**Description of the task**
Note each line of the entries that includes "command". Then copy those lines.

**Source records**
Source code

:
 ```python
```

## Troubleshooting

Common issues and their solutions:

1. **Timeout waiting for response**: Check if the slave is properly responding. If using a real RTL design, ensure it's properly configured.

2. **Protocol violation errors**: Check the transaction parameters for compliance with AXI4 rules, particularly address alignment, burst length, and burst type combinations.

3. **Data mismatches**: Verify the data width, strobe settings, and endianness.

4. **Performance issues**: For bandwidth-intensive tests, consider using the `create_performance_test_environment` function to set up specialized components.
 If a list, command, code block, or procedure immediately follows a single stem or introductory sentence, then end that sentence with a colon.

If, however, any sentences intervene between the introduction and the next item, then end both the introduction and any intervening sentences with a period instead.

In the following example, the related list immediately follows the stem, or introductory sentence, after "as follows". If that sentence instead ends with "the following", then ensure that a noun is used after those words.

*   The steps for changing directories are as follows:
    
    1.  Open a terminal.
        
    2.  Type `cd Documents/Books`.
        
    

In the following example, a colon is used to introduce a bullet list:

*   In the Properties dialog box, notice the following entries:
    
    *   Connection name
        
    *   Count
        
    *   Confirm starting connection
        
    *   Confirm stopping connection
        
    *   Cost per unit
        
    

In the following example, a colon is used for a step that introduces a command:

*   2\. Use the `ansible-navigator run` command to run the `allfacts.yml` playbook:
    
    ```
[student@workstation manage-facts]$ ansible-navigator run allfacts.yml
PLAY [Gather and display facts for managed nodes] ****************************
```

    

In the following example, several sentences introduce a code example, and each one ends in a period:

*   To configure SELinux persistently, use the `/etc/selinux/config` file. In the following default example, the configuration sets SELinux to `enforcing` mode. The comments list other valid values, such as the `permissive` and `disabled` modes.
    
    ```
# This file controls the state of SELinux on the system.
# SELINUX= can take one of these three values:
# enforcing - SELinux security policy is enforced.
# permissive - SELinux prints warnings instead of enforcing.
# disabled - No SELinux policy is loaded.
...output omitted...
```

--

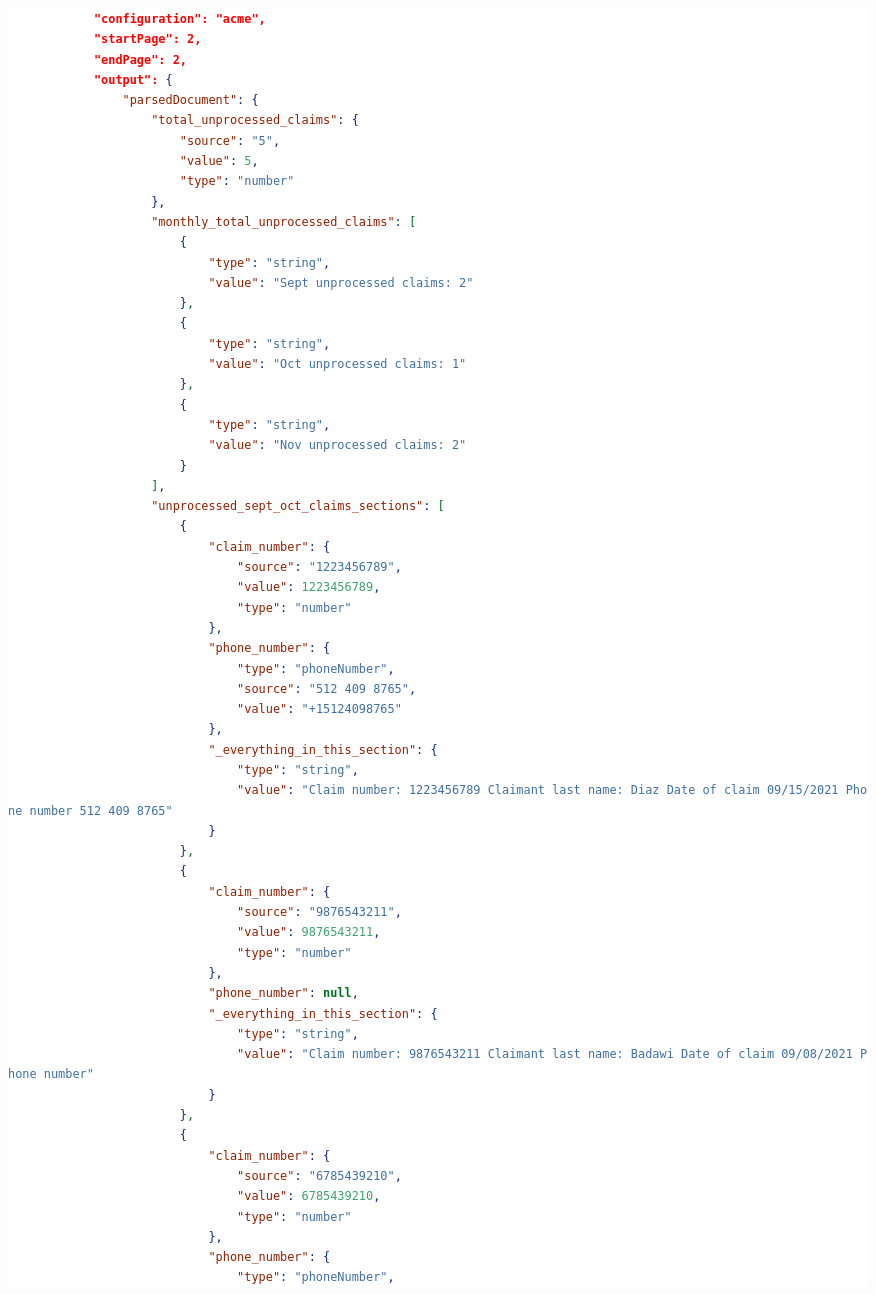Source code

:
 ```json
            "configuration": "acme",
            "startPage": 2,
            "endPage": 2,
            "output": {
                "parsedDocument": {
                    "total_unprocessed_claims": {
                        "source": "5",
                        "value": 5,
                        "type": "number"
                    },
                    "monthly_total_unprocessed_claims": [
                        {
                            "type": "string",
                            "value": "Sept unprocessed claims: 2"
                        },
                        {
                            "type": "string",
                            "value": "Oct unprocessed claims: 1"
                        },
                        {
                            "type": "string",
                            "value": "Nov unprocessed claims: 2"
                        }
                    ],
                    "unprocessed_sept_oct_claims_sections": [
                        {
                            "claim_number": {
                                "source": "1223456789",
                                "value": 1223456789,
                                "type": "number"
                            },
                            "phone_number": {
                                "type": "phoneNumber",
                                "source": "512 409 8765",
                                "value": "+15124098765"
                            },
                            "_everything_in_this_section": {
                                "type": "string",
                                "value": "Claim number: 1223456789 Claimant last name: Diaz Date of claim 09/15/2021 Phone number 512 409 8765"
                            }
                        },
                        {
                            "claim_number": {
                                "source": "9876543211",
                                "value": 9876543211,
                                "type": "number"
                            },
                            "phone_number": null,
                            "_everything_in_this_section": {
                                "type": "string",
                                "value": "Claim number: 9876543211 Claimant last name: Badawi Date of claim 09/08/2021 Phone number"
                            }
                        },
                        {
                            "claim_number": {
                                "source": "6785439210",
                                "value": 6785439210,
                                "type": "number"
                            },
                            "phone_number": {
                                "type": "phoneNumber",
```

**Reply to the task**
 If a list, command, code block, or procedure immediately follows a single stem or introductory sentence, then end that sentence with a colon.
In the following example, a colon is used for a step that introduces a command:
*   2\. Use the `ansible-navigator run` command to run the `allfacts.yml` playbook:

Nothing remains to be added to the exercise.